→ Problem details:
Only the lines from the one with "Structures marked on this image (expert" onward are wanted, through the last line of the entries, set down exactly.

→ Data section:
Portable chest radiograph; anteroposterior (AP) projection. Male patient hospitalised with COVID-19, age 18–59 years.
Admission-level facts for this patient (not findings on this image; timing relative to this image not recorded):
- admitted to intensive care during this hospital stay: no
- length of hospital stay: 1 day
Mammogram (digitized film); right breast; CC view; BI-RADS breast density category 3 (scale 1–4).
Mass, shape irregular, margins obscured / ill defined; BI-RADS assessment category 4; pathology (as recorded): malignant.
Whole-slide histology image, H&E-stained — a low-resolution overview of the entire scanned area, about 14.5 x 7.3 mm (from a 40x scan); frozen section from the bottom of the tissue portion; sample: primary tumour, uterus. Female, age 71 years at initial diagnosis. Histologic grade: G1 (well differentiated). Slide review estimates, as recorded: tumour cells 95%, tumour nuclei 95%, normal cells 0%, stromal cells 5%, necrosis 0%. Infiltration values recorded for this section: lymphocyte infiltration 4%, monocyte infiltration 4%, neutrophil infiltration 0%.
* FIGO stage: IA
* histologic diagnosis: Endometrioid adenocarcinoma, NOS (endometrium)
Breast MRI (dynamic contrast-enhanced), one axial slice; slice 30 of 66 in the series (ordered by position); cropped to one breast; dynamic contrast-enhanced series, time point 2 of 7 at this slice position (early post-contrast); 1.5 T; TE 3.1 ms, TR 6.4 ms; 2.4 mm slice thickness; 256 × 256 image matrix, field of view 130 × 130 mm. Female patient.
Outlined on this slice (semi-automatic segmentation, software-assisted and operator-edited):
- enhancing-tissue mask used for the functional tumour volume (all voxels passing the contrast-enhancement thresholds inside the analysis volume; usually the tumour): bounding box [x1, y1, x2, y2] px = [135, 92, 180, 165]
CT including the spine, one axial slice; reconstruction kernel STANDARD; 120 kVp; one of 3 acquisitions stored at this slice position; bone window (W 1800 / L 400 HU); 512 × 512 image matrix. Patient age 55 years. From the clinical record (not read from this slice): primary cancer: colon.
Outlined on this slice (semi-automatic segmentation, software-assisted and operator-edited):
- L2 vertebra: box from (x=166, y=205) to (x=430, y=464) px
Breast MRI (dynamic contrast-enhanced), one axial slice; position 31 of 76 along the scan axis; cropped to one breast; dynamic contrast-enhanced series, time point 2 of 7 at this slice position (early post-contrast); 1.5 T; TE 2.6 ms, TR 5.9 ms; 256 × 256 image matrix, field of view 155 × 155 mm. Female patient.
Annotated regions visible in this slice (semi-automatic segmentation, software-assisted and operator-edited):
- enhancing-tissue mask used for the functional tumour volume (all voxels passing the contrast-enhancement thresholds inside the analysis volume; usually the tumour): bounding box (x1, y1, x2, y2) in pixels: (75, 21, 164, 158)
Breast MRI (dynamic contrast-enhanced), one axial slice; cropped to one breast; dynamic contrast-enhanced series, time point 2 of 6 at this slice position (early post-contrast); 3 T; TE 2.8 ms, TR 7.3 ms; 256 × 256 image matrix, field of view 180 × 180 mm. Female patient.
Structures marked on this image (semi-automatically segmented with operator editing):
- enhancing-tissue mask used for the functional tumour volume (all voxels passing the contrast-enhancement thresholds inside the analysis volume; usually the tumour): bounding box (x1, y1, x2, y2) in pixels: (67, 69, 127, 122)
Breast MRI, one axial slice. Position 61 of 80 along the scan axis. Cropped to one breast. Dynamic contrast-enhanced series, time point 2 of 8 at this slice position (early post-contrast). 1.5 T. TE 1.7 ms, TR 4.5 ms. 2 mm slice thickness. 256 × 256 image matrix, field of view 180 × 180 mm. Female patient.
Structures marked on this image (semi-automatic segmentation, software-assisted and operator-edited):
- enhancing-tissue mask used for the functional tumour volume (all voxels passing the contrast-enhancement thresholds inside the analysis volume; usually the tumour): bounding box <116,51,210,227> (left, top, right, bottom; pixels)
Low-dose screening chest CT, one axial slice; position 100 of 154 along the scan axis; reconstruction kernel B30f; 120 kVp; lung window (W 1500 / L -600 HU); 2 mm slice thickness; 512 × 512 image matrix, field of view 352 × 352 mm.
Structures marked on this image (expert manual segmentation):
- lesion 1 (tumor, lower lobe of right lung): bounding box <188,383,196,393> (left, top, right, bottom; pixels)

→ Expected output:
Structures marked on this image (expert manual segmentation):
- lesion 1 (tumor, lower lobe of right lung): bounding box <188,383,196,393> (left, top, right, bottom; pixels)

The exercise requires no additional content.